### TASK STATEMENT
Copy the records below exactly as they appear, line for line.
+-------+
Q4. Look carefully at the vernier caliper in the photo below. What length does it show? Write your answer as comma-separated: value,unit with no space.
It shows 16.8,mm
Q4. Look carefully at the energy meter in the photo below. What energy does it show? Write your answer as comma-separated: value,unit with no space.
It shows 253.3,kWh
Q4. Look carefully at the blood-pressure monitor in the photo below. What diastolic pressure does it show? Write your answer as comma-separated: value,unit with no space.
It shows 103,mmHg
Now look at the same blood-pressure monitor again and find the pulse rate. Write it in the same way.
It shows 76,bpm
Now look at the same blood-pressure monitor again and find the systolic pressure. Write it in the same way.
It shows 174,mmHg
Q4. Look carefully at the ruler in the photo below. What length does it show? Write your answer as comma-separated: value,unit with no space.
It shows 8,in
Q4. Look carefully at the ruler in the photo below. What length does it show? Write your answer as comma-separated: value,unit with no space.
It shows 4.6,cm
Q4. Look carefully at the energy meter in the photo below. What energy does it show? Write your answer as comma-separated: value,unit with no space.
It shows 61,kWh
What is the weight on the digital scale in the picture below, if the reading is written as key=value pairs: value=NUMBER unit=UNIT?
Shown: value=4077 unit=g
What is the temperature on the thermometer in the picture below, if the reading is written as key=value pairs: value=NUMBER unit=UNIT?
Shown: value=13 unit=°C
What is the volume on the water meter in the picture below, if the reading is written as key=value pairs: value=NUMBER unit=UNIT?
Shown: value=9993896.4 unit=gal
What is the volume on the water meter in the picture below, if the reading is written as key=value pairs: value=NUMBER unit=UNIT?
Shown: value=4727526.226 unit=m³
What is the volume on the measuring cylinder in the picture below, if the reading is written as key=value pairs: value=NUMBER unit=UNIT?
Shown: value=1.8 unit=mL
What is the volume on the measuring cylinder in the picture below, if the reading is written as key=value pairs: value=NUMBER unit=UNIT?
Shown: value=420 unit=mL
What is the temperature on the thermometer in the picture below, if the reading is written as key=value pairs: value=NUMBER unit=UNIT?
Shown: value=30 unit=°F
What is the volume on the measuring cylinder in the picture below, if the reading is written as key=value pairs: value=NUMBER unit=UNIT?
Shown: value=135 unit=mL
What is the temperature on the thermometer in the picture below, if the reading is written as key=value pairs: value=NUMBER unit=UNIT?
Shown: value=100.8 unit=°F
+-------+
### REPLY TO THE TASK
Q4. Look carefully at the vernier caliper in the photo below. What length does it show? Write your answer as comma-separated: value,unit with no space.
It shows 16.8,mm
Q4. Look carefully at the energy meter in the photo below. What energy does it show? Write your answer as comma-separated: value,unit with no space.
It shows 253.3,kWh
Q4. Look carefully at the blood-pressure monitor in the photo below. What diastolic pressure does it show? Write your answer as comma-separated: value,unit with no space.
It shows 103,mmHg
Now look at the same blood-pressure monitor again and find the pulse rate. Write it in the same way.
It shows 76,bpm
Now look at the same blood-pressure monitor again and find the systolic pressure. Write it in the same way.
It shows 174,mmHg
Q4. Look carefully at the ruler in the photo below. What length does it show? Write your answer as comma-separated: value,unit with no space.
It shows 8,in
Q4. Look carefully at the ruler in the photo below. What length does it show? Write your answer as comma-separated: value,unit with no space.
It shows 4.6,cm
Q4. Look carefully at the energy meter in the photo below. What energy does it show? Write your answer as comma-separated: value,unit with no space.
It shows 61,kWh
What is the weight on the digital scale in the picture below, if the reading is written as key=value pairs: value=NUMBER unit=UNIT?
Shown: value=4077 unit=g
What is the temperature on the thermometer in the picture below, if the reading is written as key=value pairs: value=NUMBER unit=UNIT?
Shown: value=13 unit=°C
What is the volume on the water meter in the picture below, if the reading is written as key=value pairs: value=NUMBER unit=UNIT?
Shown: value=9993896.4 unit=gal
What is the volume on the water meter in the picture below, if the reading is written as key=value pairs: value=NUMBER unit=UNIT?
Shown: value=4727526.226 unit=m³
What is the volume on the measuring cylinder in the picture below, if the reading is written as key=value pairs: value=NUMBER unit=UNIT?
Shown: value=1.8 unit=mL
What is the volume on the measuring cylinder in the picture below, if the reading is written as key=value pairs: value=NUMBER unit=UNIT?
Shown: value=420 unit=mL
What is the temperature on the thermometer in the picture below, if the reading is written as key=value pairs: value=NUMBER unit=UNIT?
Shown: value=30 unit=°F
What is the volume on the measuring cylinder in the picture below, if the reading is written as key=value pairs: value=NUMBER unit=UNIT?
Shown: value=135 unit=mL
What is the temperature on the thermometer in the picture below, if the reading is written as key=value pairs: value=NUMBER unit=UNIT?
Shown: value=100.8 unit=°F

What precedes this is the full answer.